Ross climbed out of the car again. “The radiator grill is bullet-proof. The engine is protected with plate. The rear window rises from the bottom, so you can operate a gun if you wanted to. And the tyres are filled with puncture-healing liquid which fills any holes immediately if a slug finds its way there. That cab is certainly a swell job for trouble.”
Duffy pushed his hat to the back of his head. “Yeah, I guess it’s right up my street. What you want for her, Ross?”
Ross scratched his bald head. “What you got, buddy?” he asked. “You done things for me in the past…”
Duffy said, “I’ll give you thirty bucks a week for her.”
Ross shook his head. “Too much,” he said. “I’ll take twenty.”
Duffy took forty dollars from his pocket-book and handed them over. “I’ll take her for a couple of weeks,” he said. “Fill her up, will you?”
Ross pushed the money into his trouser pocket. “She’s ready to go.”
Duffy opened the door and got in. “I’ll be seeing you, pal,” he said.
Ross put his fat face through the window frame. “Take it easy with the cannons,” he said anxiously. “They ain’t registered, but take it easy all the same.”
Duffy nodded at him and engaged the clutch. The Buick rolled out into the street. Duffy drove to his bank, cashed a cheque for a thousand dollars, checked his deposit and went back to the car again. With the thousand on him, and three thousand in the bank, he could last a little while, he thought.
Olga was waiting for him at “Stud’s Parlour", a quiet little bar just off East 154th Street. When he drove up, she ran out and he pushed open the off door for her. She got in, and he had to lean over her to slam the door shut. “That’s stiff,” she said.
“It’s steel,” he grinned, pulling away from the kerb. “"This tub’s from Chi. They know how to build ’em there.”
She was silent for half a block, then she said, “You expecting trouble?”

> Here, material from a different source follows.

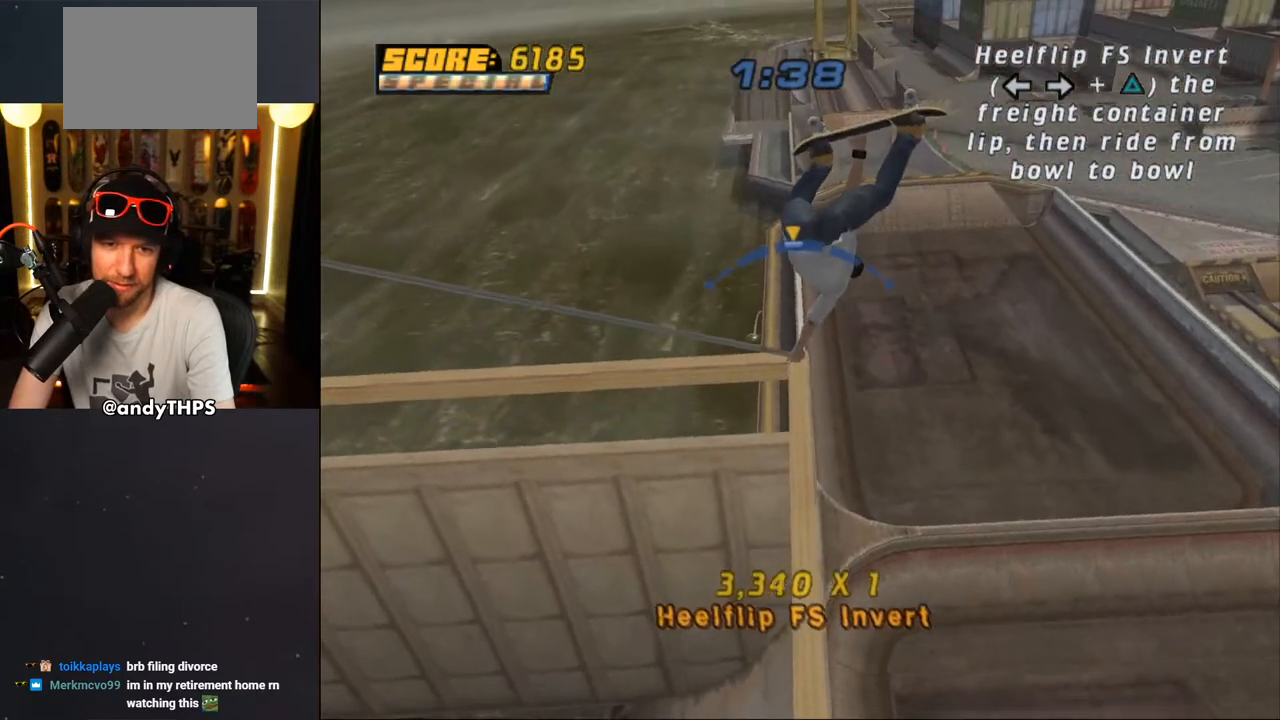
{"buttons": ["CROSS"], "left_stick": "center", "right_stick": "center", "events": [[167, "DPAD_RIGHT", "down"], [267, "DPAD_RIGHT", "up"]]}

“Trouble’ll blow up sooner or later in a racket like this. I like to be prepared for it.” He pushed the Buick past a big truck, then he said, “You ain’t going to get scared?”
She shook her head. “I don’t scare easily.” She put her neat gloved hand to her throat. She was wearing a high-neck blouse. “Your friends were swell,” she said as an afterthought.

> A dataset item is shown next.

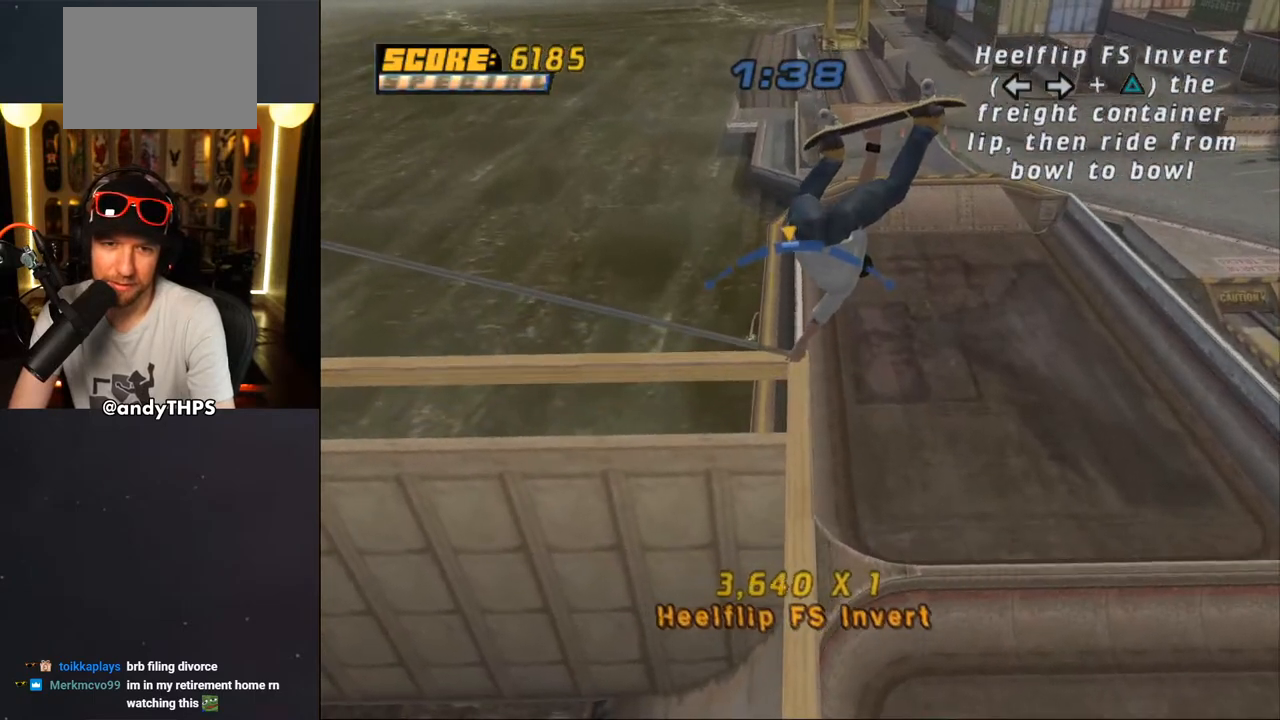
{"buttons": ["CROSS"], "left_stick": "center", "right_stick": "center", "events": [[83, "DPAD_LEFT", "down"], [167, "DPAD_LEFT", "up"]]}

Duffy nodded. “I’m a heel all right,” he said. “I told Alice I was seeing you on the train for your home.”
Olga said, “You couldn’t let them in on this?”
Duffy shook his head. “They’ve got each other. They don’t give a damn for money; why should they? It’s punks like you and me that ain’t got anchors that think money’s the tops.”
She shot a quick glance at him. “You’re not feeling sore?” she ventured.
Duffy shook his head again. “No, not sore. I’ve started this, so I’m finishing it. If I don’t get away with it, it don’t matter. If I do, well, I’ll spend what I get, and think I’m having a swell time.”
She said in a low voice, “And me?”
Duffy put his hand on her knee. “You’re okay, baby, you’ll get what you want.”
He pulled up outside his apartment. “Come on in and see how you like your new home.”
They went upstairs, and she stood waiting for him to open the door. Inside the small apartment they stood and looked at each other, then she turned her head quickly and walked over to the window. “I like this,” she said. “It’s nice, isn’t it?”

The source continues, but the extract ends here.